Gest. Age(weeks) | Disease Group | Control Group | ||
Frequency | % | Frequency | % | |
28 – 30 | 8 | 16.0 | 17 | 34.0 |
31 – 35 | 22 | 44.0 | 27 | 54.0 |
36 – 40 | 20 | 40.0 | 6 | 12.0 |
Total | 50 | 100 | 50 | 100 |
Mean ± SD | 34.24 ± 2.88 wks | 31.70 ± 2.81 wks |
Disease Group (n=50) | Control Group (n=50) | p-value | |||
Mean ± SD | Range | Mean ± SD | Range | ||
T3 | 0.92±0.38 | 0.13-1.79 | 1.41±0.29 | 0.37-1.98 | <0.001 |
T4 | 5.29±2.16 | 2.10-12.66 | 9.46±1.96 | 5.30-14.07 | <0.001 |
TSH | 6.19±2.32 | 2.34-13.10 | 2.22±0.84 | 0.16-3.70 | <0.001 |
Fig.5) shows the values of thyroid functions in preeclamptic women and normal pregnant women. Serum TSH is increased significantly while T3 and T4 are decreased significantly in preeclampsia as compared to normal pregnancy. Table 3 (
DISCUSSION
Pregnancy is associated with significant, but reversible changes in thyroid function, which are among the most profound seen as a result of a normal physiological state (Glinoer et al., 1990). Furthermore, human chorionic gonadotropin (hCG) can stimulate the thyroid gland because of its structural similarity to thyrotrophin (TSH) (Brent, 1997). Thyroid hormones have important role in embryogenesis and fetal development during pregnancy. Therefore, thyroid status is frequently assessed during pregnancy, both to evaluate suspected thyroid abnormalities, and to monitor the status of pre-existing thyroid disease (Haddow et al., 1999). Thyroid functions were estimated in preeclamptic patients
In our study it was found that TSH levels mean (±SD) are significantly higher in preeclamptic group 6.19 ± 2.32 as compared to control group 2.22 ± 0.84 (p<0.001). T3 and T4 levels were significantly lower in preeclamptic group 0.92 ± 0.38, 5.29 ± 2.16 as compared to control group i.e. normal pregnant women 1.41 ± 0.29, 9.46 ± 1.96 respectively (p<.05).

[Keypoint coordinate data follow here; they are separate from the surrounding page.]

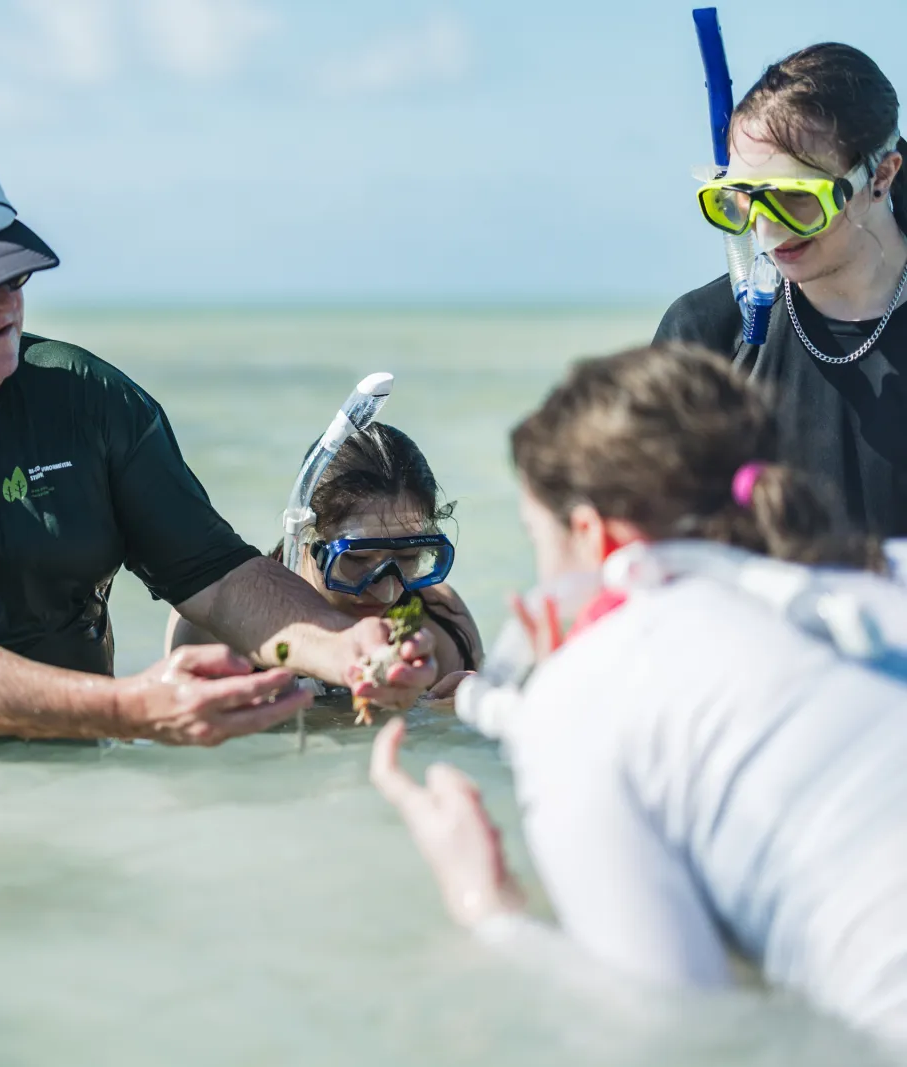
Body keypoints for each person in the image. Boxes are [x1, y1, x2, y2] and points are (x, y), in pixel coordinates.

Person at [0, 137, 434, 743]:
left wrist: (348, 651)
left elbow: (218, 579)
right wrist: (133, 707)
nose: (4, 302)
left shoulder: (89, 400)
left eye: (9, 270)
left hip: (68, 762)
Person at [371, 344, 907, 1043]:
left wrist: (489, 908)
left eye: (541, 539)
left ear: (593, 535)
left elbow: (679, 1027)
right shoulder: (882, 571)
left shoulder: (588, 691)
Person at [656, 43, 907, 537]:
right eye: (740, 201)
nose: (765, 232)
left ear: (881, 176)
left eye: (796, 199)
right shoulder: (705, 333)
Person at [165, 424, 481, 693]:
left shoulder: (441, 622)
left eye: (410, 556)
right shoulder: (216, 628)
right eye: (358, 560)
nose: (386, 591)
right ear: (305, 539)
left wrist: (439, 716)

Similar results were seen in study conducted by Farah et al., (1999)who found that there was significant decrease in T3 and T4 levels and significant increase in TSH levels in preeclamptic women.

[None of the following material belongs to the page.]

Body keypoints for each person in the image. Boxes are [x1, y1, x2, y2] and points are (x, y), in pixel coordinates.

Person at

Kumar et al., (2005)observed the similar findings in preeclamptic women with high TSH levels and low thyroid hormones. Their findings suggested that preeclamptic women had higher incidence of biochemical hypothyroidism compared with normotensive pregnant women
Larjani et al., (2004) reported increased TSH levels and decreased free and total levels of T3 and T4 in a study of 39 preeclamptic patients as compared to 42 healthy controls. These findings are in agreement with others in the literature (Kaye et al., 1994; Tolino et al., 1985).
Conclusion: The findings of present study indicate that as the severity of preeclampsia increases the level of TSH increases with corresponding decrease in T3, T4.